But my curiosity was piqued again this week when I got an e-mail from CREDO Action protesting new information that the task force established to investigate what went wrong never received the staff that it was promised. And while the source of the hold up is unclear as is exactly how many staffers have been assigned, what is becoming clear is that even the promised fifty-five investigators would be ill-equipped to achieve its goals. That news got me wondering where things stand more generally with task force, lauded by progressives and homeowners alike when it was announced back in January.

In a recent NPR interview, William Black—the former litigation director for the Federal Home Loan Bank Board—pointed out that a hundred investigators were employed to get to the bottom of the Enron scandal ten years ago. That was a single company, and now we’re talking about delving into multiple business sectors to determine accountability and criminal wrongdoing in this crisis. For a more apples-to-apples comparison, the thousand-strong force investigating the Savings and Loans crisis in the 1980s returned a thousand felony convictions. The economic impact of the mortgage crisis is estimated to be forty times worse than the S&L debacle, and yet this under-staffed investigation has only been able to uncover enough evidence for ten convictions.

CREDO’s petition asking President Obama to staff up the task force well beyond the original promise has already yielded over 100,000 signers and over 1,100 calls to Obama For America headquarters, and I’m told CREDO has not even contacted all their members yet. This level of engagement is an indication that others like me who tune back in to find expectations unmet will have a strong response. Notably, a response that has the potential to trump queasiness progressives have about criticizing a Democratic president in an election year. But also a responding audience that clearly wants to use the instruments at hand to create a win for all involved.

One unintended consequence of the establishment of the task force is that many Americans felt like they could rest easy that justice was underway. Part of this feeling stemmed from the clear engagement of President Obama in his State of the Union address and part stemmed from the reputation of strength and integrity of the chair of the body, New York Attorney General Eric Schneiderman. Given the massive entrenched interests of the banks and the hyper-partisan political landscape, though, it appears that allies in government will need a strong outside consituency to make progress on this issue. Not doing so would be a huge missed opportunity for our economy and millions of Americans still waiting for relief.

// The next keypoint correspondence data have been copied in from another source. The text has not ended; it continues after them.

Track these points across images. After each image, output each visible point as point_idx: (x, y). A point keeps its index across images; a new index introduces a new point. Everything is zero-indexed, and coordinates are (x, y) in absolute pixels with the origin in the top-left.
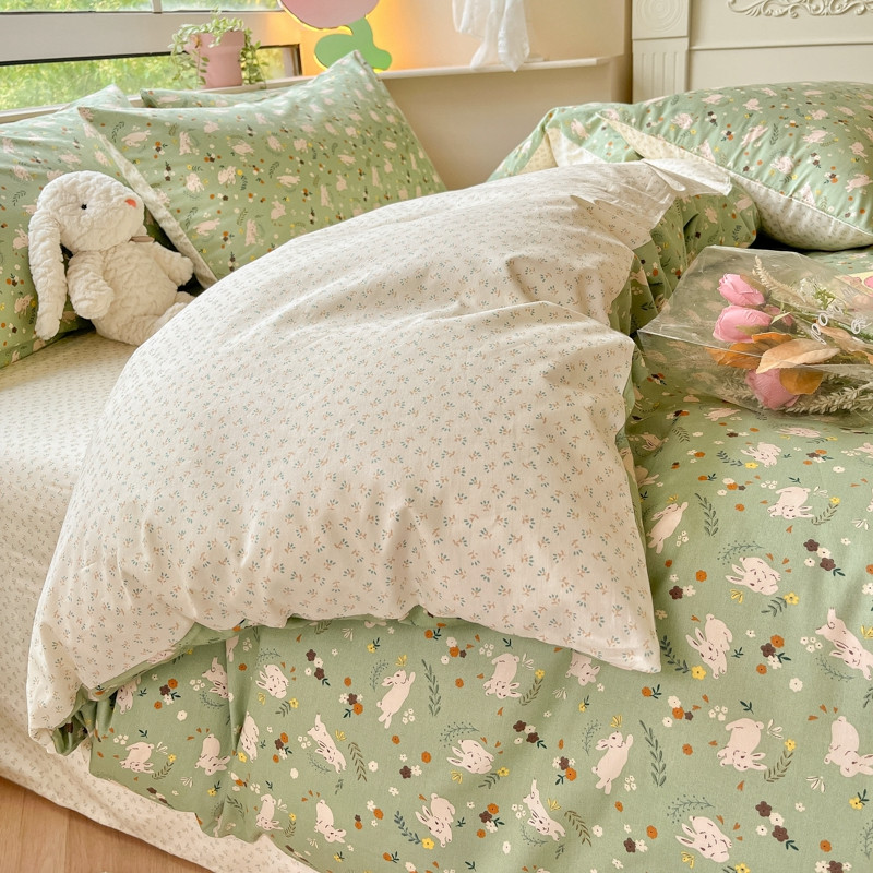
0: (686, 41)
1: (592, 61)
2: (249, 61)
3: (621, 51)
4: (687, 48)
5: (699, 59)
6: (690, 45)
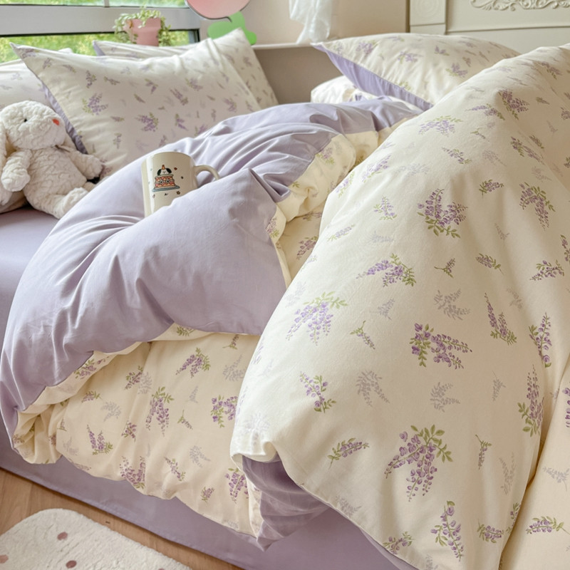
0: (444, 26)
2: (164, 38)
4: (445, 30)
6: (447, 28)
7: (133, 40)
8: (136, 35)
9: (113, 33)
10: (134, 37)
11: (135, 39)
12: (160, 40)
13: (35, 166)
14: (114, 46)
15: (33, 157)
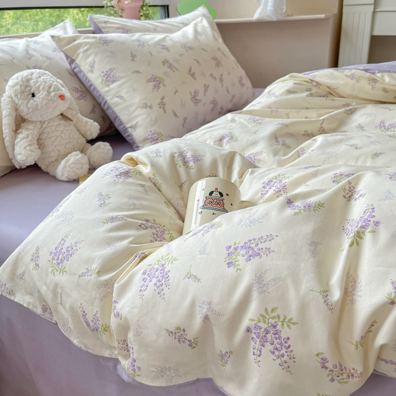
0: (372, 7)
1: (322, 16)
2: (145, 12)
3: (336, 11)
4: (372, 10)
5: (379, 16)
6: (375, 9)
7: (120, 14)
8: (122, 10)
9: (103, 7)
10: (120, 11)
11: (122, 13)
12: (141, 14)
13: (44, 136)
14: (105, 19)
15: (42, 127)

The Campaign for Fair Settlement, of which CREDO is a part, was formed to do just that—keep pressure on the various enforcement mechanisms for resolution and to make sure this issue doesn’t fade from view. The loose coalition is showing signs of ramping up activities in the coming weeks, including planned direct actions at bank shareholder meetings. It appears that the CREDO petition was just a shot across the bow.

The reasons for acting with speed and strength are clear and compelling:

1. The Moral Imperative: Americans are sick of seeing bankers go free while they foot the bill. The underwater mortgage holders are the living example of a values system out of whack. They live in limbo, or worse, while the banks that partnered with them on these mortgages and then forged documents to illegally foreclose get bailed out with homeowners’ tax money and let off with a small fine. And justice is an hourglass with the sand running out. The statute of limitations on most of these cases is up soon, so swift action is required if criminal penalties are forthcoming. Claims that the taskforce is itself running out the clock will certainly have more resonance as time goes on.

2. The Economic Imperative: Unresolved mortgages are a huge drag on economic recovery. The International Monetary Fund, hardly a bastion of progressive economic policy, just released a report demonstrating the positive economic benefits of mortgage write-downs. Simply put, when American homeowners are not trapped in debt, they buy more things from American businesses, who then hire more American workers. In the 1930’s the Roosevelt Administration faced a similar crisis. It formed the Home Owner’s Loan Corporation (HOLC) to buy distressed mortgages from banks and then worked with homeowners to prevent default and eviction. The report cites this move as contributing to getting the economy back on track, not to mention keeping people in their homes. In the end, the HOLC even turned a profit. We still have time to learn from the successful models of history. If even just Fannie and Freddie committed to real principal reduction, some experts say this would be enough to tip the entire housing market towards recovery and have a positive domino effect on the economy at large.

3. The Political Imperative: If none of those reasons are enough, a glance at the politics of the situation should motivate even the most hard-hearted political operative to action. As Mike Lux put it in his excellent Daily Kos piece last week, there are 11 million underwater homeowners. This is an important constituency in a close election. Many of these folks were already among the swing voters hungrily pursued by each campaign, and if they were not before, they are now mad as hell and looking for some answers from their elected officials. If the situation remains stagnant, some of these homeowners will certainly vote for the other guy, desperately hoping for anything but the status quo. Some disillusioned Democrats may just not vote. Add to this the clear signs that the base is deeply invested this issue, and you can see how effective action could be a political game changer.

It’s not accurate to say that nothing has happened. Right after the task force was formed, Eric Schneidermann unleashed a flurry of subpoenas, and shortly thereafter, the small initial settlement was announced. Last month, I attended a press conference on the Hill as a representative for Rebuild The Dream, on whose board I serve. The event brought together advocacy groups and members of Congress to ask that Ed DeMarco be removed as head of FHFA, where he continues to block settlements and write downs for mortgages held by Fannie Mae and Freddie Mac. The administration has not moved to replace him, but has shown signs of pressuring DeMarco to take action. This is good and should be lauded.

Actions to date still fall short of the huge opportunity to do right by homeowners, help the economy and win the hearts and minds of a depressed electorate in a critical year. Many Americans felt like the formation of the task force was a genuine beginning of a new era of much-needed accountability in this country, not a one-off gesture to quell frustration. I believe that there are people inside the administration and the task force that really want to fight this fight. Let’s hope that the Campaign for a Fair Settlement gives them the fire they need to make the task force’s investigation, and principal reduction, the priority it should be. The political and economic alternative is unacceptable.